Trump ile Kim birbirleriyle konuşabilir mi?
Bir ABD başkanı ile bir Kuzey Kore devlet başkanı arasında ilk kez bir buluşma gerçekleşebilir. Donald Trump'ın şaşırtıcı biçimde Kim Jong-un'un davetini kabul etmesinin ardından, Beyaz Saray somut vaatlerin yerine getirildiğini görmek istiyor. Hayranlık ile kaygı arasında gidip gelen yorumcular, bu yakınlaşmanın nasıl değerlendirilmesi gerektiği konusunda emin değil.
Yumuşama ya da felaket: Her şey mümkün!
La Stampa'ya göre zirvenin tehlikeleri yok değil, ama yine de en iyi yol bu:
“Zirve, Kore yarımadasında gerginliğin azalmasına yarayabilir, sonuçsuz bitebilir ya da yeni bir felakete yol açabilir. Her durumda sonucun ne olacağını öngörmek mümkün değil. Kim babasının oğlu olduğu, Trump ise 2017 seçimini kazandığı için, kader 21. yüzyılın (şimdiye kadarki) en tehlikeli krizini çözme işini bu ikiliye verdi. Bir zirve için buluşma kararı her ikisine de uyacak, ikisinin de egosunu tatmin edecektir. Ancak yine de bunun alternatifi olan silahlı, belki de nükleer silahlı bir çatışma, bu ikilinin kişiliklerine çok daha uygun düşeceğinden, bu girişim tebrik edilmesi gereken bir hamle.”
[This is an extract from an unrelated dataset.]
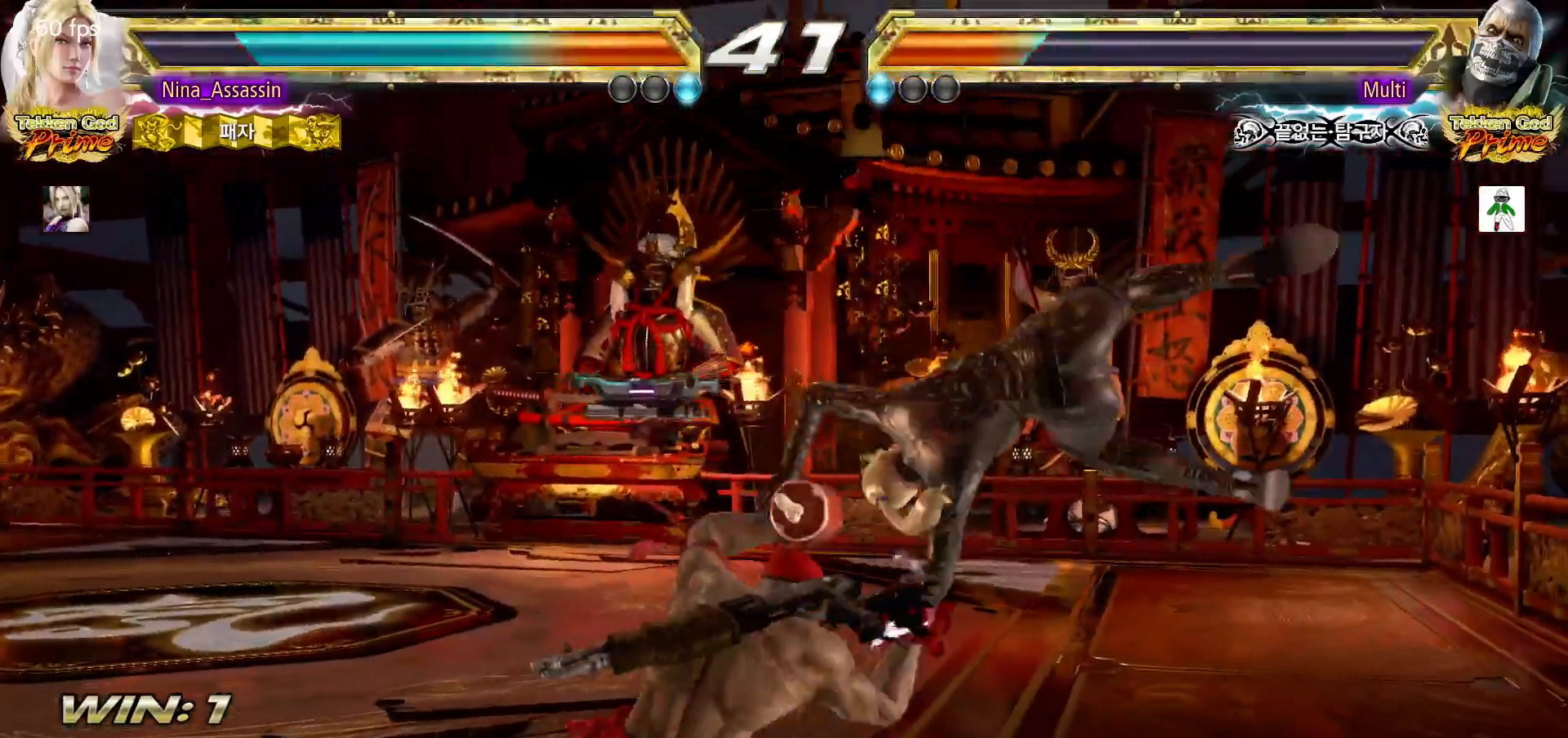
{"dt_ms": 500, "buttons": [], "left_stick": "left", "events": [[17, "SQUARE", "up"], [200, "CIRCLE", "down"], [250, "CIRCLE", "up"], [483, "left_stick", "left"]]}
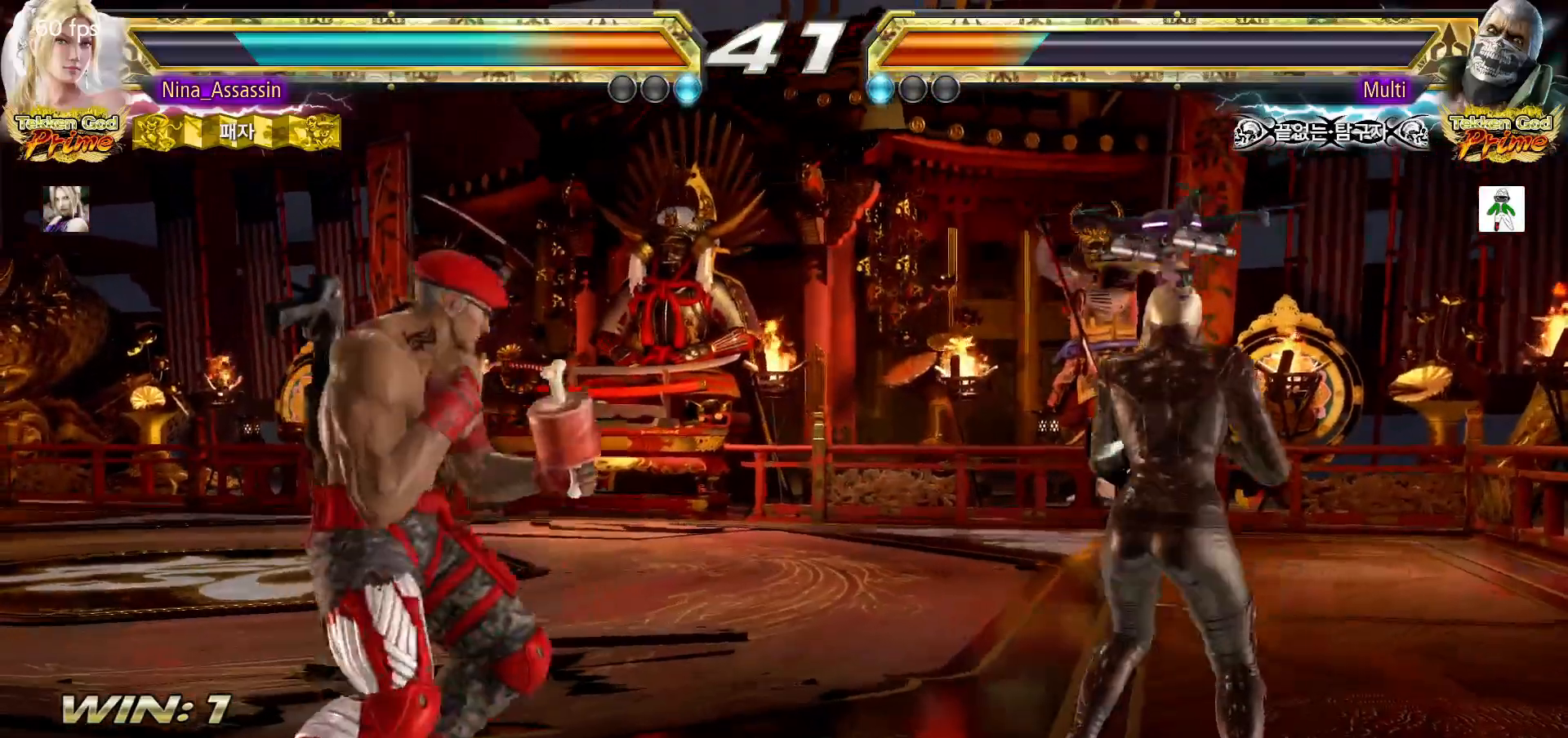
{"dt_ms": 500, "buttons": [], "left_stick": "center"}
İki deli bir sağduyulu eder mi?
Görüşmeye hazır olmak mutlaka bir ilerleme, diyor Libération:
“Belki de iki çılgının toplamı bir bilge yapıyordur. Belki de iki delinin müzakeresi mantıklı bir uzlaşmayla bitebilir. Gezegenimiz üzerindeki en barok saç stilinin sahibi iki lider nihayet buluşmaya karar verdi. ... Söylenecek ne var ki bunda? İki dövüş horozunun tutuştuğu 'kimin roketi daha uzun' yarışması, eskiden yatılı okullarda yapılan sidik yarışlarını hatırlatıyor. Bu yarışmalarda sonucun bir felakete dönüşebileceğinden korkulurdu. Şimdi iki liderin birbirlerine hakaret etmek yerine konuşması mutlaka önemli bir adım. ... Ruh hastalıklarının tuhaf bir özelliği de iki ruh hastasının birbirlerini anlayabilmesidir.”
Çıkmaz sokaktan kurtuluş yok
Devlet haber ajansı RIA Novosti, Beyaz Saray'ın daha güçsüz bir pozisyonda olduğunu düşünüyor:
“ABD yönetimi zirvenin gerçekleşmesini istiyor. Çünkü, birincisi, Trump'a göre bugün Kuzey Kore çıkmazından kurtulmanın tek yolu müzakere. Trump (kendi tehditkar tavırları ve Kuzey Kore'nin yeni uzun menzilli füzeleri yüzünden) bombardımana başlayamaz, 'Kuzey Kore tehdidini' görmezden gelmesi de mümkün değil. Beyaz Saray, olmayan Kuzey Kore stratejisinin başarısıyla övünmek için Kim'in teklifinden faydalanıyor. ... (Özellikle de Kuzey Kore'deki) Akıllı insanlar, şimdi Amerika'nın bu sanrısını yıkmamak için ellerinden geleni yapıyorlar. Önemli olan çocuğun -bombalarla- bir şeyleri kırıp dökmeden eğlenmesini sağlamak.”
Sınırsız ego, diplomasinin temeli olamaz
İki lider arasındaki yakınlaşma çabalarını, 1980'li yıllarda Reagan ve Gorbaçov'un başlattığı silahsızlanma girişimine benzeten De Volkskrant kuşkulu:
“Ronald Reagan'ın Mihail Gorbaçov'la yaptığı müzakerelerde gösterdiğine benzer hoşgörülü bir yaklaşım başarılı olabilir. Kaldı ki, Reagan kısa bir süreliğine de olsa tümden bir nükleer silahsızlanmaya göz kırpmıştı. Ama bu yaklaşım (NATO'nun tartışmalı çifte kararı da dahil olmak üzere) titizlikle planlanmış bir stratejiye dayanıyordu. Ancak bu kez Trump'ın hamlelerini belirleyenin, sadece anlık kararlar ve kendi becerisine karşı duyduğu sınırsız özgüven olduğu görünüyor.”